Recipe by Nyteglori
Acorn meal can be used in place of corn meal. Most cooks usually substitute acorn meal for half of the corn meal in a recipe. Look through my recipes for more uses for acorn meal. Time does not including drying time which is optional.
Directions See How It's Made
- To Shell: Acorns are best shelled with a nutcracker or a pair of pliers. Simply grip each nut the long way and pinch, then grip it the short way and pinch. Presto! Out pops the clean, white kernel.
- To Grind: Put a cup of shelled acorns in a blender, fill the blender's container up with water and whiz away at high speed for a minute or two.

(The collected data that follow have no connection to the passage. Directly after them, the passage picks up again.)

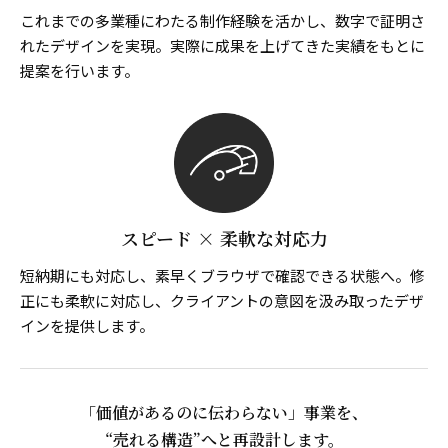
これまでの多業種にわたる制作経験を活かし、数字で証明さ
れたデザインを実現。実際に成果を上げてきた実績をもとに
提案を行います。
スピード × 柔軟な対応力
短納期にも対応し、素早くブラウザで確認できる状態へ。修
正にも柔軟に対応し、クライアントの意図を汲み取ったデザ
インを提供します。
「価値があるのに伝わらない」事業を、
“売れる構造”へと再設計します。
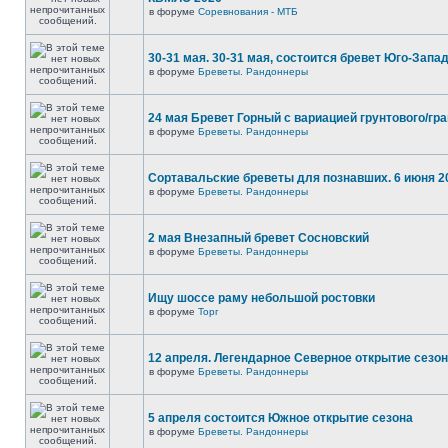
в форуме
Соревнования - МТБ
30-31 мая. 30-31 мая, состоится бревет Юго-Запа
в форуме
Бреветы. Рандоннеры
24 мая Бревет Горный с вариацией грунтового/гр
в форуме
Бреветы. Рандоннеры
Сортавальские бреветы для познавших. 6 июня 2
в форуме
Бреветы. Рандоннеры
2 мая Внезапный бревет Сосновский
в форуме
Бреветы. Рандоннеры
Ищу шоссе раму небольшой ростовки
в форуме
Торг
12 апреля. Легендарное Северное открытие сезо
в форуме
Бреветы. Рандоннеры
5 апреля состоится Южное открытие сезона
в форуме
Бреветы. Рандоннеры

- To Leach: Pour the acorn pulp into a dish towel lined colander.
- Place the colander under slow running water and work the pulp around with your hand for about five minutes.
- The water now runs clear.
- Taste the meal.
- If bitter, continue rinsing.
- The meal should taste rather bland.
- Press out the excess liquid and store in the refrigerator or freeze until ready to use.

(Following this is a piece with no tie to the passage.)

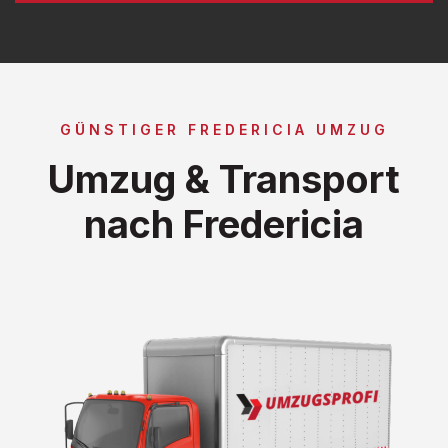
GÜNSTIGER FREDERICIA UMZUG
Umzug & Transport
nach Fredericia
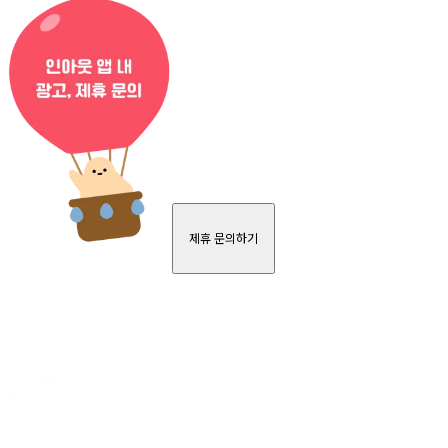
제휴 문의하기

- To Dry: Spread the damp meal out in a shallow layer on a cookie sheet or on sheets of your dehydrator.
- Then begin to dry it.
- In the oven, you only need the pilot light or the very lowest oven setting.
- As it begins to dry, take your hands and very carefully crumble any chunks which hold moisture.

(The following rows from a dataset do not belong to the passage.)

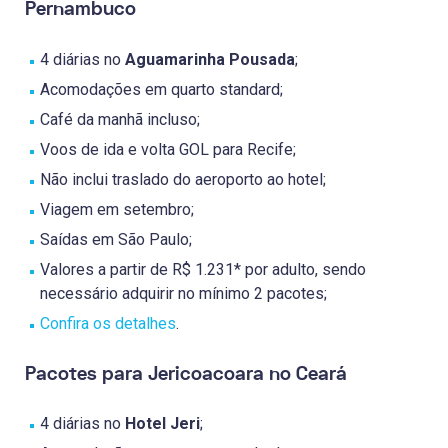
Pernambuco
4 diárias no
Aguamarinha Pousada
;
Acomodações em quarto standard;
Café da manhã incluso;
Voos de ida e volta GOL para Recife;
Não inclui traslado do aeroporto ao hotel;
Viagem em setembro;
Saídas em São Paulo;
Valores a partir de R$ 1.231* por adulto, sendo
necessário adquirir no mínimo 2 pacotes;
Confira os detalhes
.
Pacotes para Jericoacoara no Ceará
4 diárias no
Hotel Jeri
;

- Slowly your meal will begin to look quite good.
- You can run it through a grain mill for finer meal.
- To Use: The possibilities are endless!
- Add acorn meal to mush, stew, or soup.
- Use it in turkey dressing.
- Substitute acorn meal for corn meal or use it to replace part of the flour called for by your favorite bread, cake or cookie recipe.
- If you do substitute, cut down a bit on the usual amount of liquid and shortening, as the acorn meal is high in both vegetable oil and water (unless you chose to dry it).